Sometime in late Spring last year I made this blog completely private and shut it down due to some challenging circumstances taking place in my life in the real world. I figured today on my birthday would be a good time to finally relaunch it. I will cover some of my plans going forward for this blog and creative projects more in another blog post. Today’s post is about challenging myself to approach life differently this year.
I turned thirty three years old today and as I was driving to work this morning I began wondering to myself what significance there was in that. After all 33 isn’t one of those popular birthdays that people make a big deal about. And then it hit me that Jesus was 33 when he was crucified.
I began to think about how by 33 years old, Jesus had already impacted the lives of thousands of his contemporaries and of course billions of lives in the two millennia since then. Which caused me to question, in my 33 years on this Earth, whose lives have I impacted? Whose suffering have I eased? I don’t presume to think that I will be used in a way that will be remembered for millennia, because fame and personal legacy isn’t the point of Christianity. And I’m sure the people whose lives Jesus personally touched during his lifetime had no concept of the passage of time that would stretch out beyond that Earthly life.

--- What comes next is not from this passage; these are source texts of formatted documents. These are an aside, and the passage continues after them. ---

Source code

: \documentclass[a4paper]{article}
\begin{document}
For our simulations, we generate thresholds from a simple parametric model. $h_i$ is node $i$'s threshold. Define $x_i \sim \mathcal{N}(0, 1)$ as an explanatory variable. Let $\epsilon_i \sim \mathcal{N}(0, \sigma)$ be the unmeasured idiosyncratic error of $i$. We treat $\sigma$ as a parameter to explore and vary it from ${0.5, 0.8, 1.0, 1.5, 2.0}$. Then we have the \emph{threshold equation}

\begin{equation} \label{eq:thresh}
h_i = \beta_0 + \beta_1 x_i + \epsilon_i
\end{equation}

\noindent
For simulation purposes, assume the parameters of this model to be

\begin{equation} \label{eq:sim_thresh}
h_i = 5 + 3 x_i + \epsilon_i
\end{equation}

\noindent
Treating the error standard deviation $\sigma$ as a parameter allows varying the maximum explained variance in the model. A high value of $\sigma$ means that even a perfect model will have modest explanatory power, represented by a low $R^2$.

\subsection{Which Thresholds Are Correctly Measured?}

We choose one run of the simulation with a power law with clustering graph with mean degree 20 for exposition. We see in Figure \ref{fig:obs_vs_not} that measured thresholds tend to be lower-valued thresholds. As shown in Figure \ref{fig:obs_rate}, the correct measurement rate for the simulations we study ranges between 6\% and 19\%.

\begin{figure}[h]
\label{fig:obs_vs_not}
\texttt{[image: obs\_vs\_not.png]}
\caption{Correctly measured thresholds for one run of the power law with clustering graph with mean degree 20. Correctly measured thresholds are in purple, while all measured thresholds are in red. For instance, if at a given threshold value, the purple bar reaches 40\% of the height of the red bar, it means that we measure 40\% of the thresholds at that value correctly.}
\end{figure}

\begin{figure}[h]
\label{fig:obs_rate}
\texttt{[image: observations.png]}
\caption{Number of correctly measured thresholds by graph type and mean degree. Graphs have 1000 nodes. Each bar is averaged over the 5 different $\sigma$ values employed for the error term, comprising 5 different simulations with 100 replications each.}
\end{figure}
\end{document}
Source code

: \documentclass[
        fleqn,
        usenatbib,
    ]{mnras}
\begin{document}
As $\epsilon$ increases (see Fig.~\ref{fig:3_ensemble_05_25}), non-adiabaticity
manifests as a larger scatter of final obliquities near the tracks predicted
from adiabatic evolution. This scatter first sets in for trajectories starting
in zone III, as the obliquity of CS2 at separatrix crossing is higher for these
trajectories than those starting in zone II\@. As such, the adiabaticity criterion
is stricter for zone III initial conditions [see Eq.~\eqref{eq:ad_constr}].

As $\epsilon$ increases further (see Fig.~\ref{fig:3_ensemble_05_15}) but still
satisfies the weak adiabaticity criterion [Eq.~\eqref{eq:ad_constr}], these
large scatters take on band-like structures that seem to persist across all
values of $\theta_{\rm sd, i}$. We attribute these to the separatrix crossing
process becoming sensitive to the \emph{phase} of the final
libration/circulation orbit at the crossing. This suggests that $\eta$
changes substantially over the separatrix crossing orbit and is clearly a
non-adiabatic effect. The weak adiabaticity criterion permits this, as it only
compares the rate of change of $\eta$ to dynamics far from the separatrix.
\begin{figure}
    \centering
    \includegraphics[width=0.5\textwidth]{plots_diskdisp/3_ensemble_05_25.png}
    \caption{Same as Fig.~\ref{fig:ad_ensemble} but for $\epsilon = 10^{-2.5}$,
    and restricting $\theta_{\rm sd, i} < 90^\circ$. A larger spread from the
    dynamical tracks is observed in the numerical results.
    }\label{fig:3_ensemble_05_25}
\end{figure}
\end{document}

Their focus and their hearts were touched then and there. Jesus showed compassion to the suffering people in his life in a way that I think for me personally gets lost sometimes. And I don’t think I am alone in that. I grew up with a mindset that many of the suffering people in this country are there by their own choosing. That poverty, substance abuse, and abusive relationships were something that could be risen above if only these unfortunate people would make different choices. A mindset that says that someone on government assistance must be lazy and chooses to stay on government assistance because it is the easy path. Sometimes I wonder if the rise of government assistance was fueled by a decline of charity from the Church or if the rise of government assistance fueled the decline of charity from the Church.
While there are certainly elements of truth in the above paragraph and for some people it is more true than others, what strikes me about this way of thinking is that nowhere in the scriptures do I see Jesus utilizing this same kind of cynical logic to excuse not easing the pain and suffering of the people around him. I was pondering today, what if the woman accused of adultery hadn’t listened when Jesus told her to “Go and sin no more.” (John 8:11) Would He have said the same thing to her if their paths had crossed a second time under the same circumstances? Would He have then condoned the stoning that the accusers had wanted in the first place? Any answer to these questions is pure speculation of course and I don’t pretend to know the mind of God.
My point here is that, Jesus lived a life of compassion towards humanity during His time here on Earth. Most of the miracles He performed were driven by being moved to compassion by the suffering of people around Him. If we are Christians, people who embrace the teachings of Christ, should we not live the same way?
Every year I choose some kind of theme for the year for my life. I’ve been doing this for many years now and I don’t even remember how it started. This year I want to make my theme Compassion. It is probably one of the more challenging themes I have ever given myself because it requires effort beyond my house, beyond my family and out into the world to help heal the hurting and the lost with compassion.
Last year’s theme was Accomplishment and I failed at it completely. It was a theme built around the idea of finally accomplishing some of my long-term creative goals. And I didn’t accomplish any of them. I should probably more upset about that but 2014 is over and living in the past won’t fix it.
So I am moving forward into 2015 with the compassionate actions of Christ as my guide and knowing that successfully embracing that theme will be a bigger accomplishment than anything I had hoped to do for myself in 2014.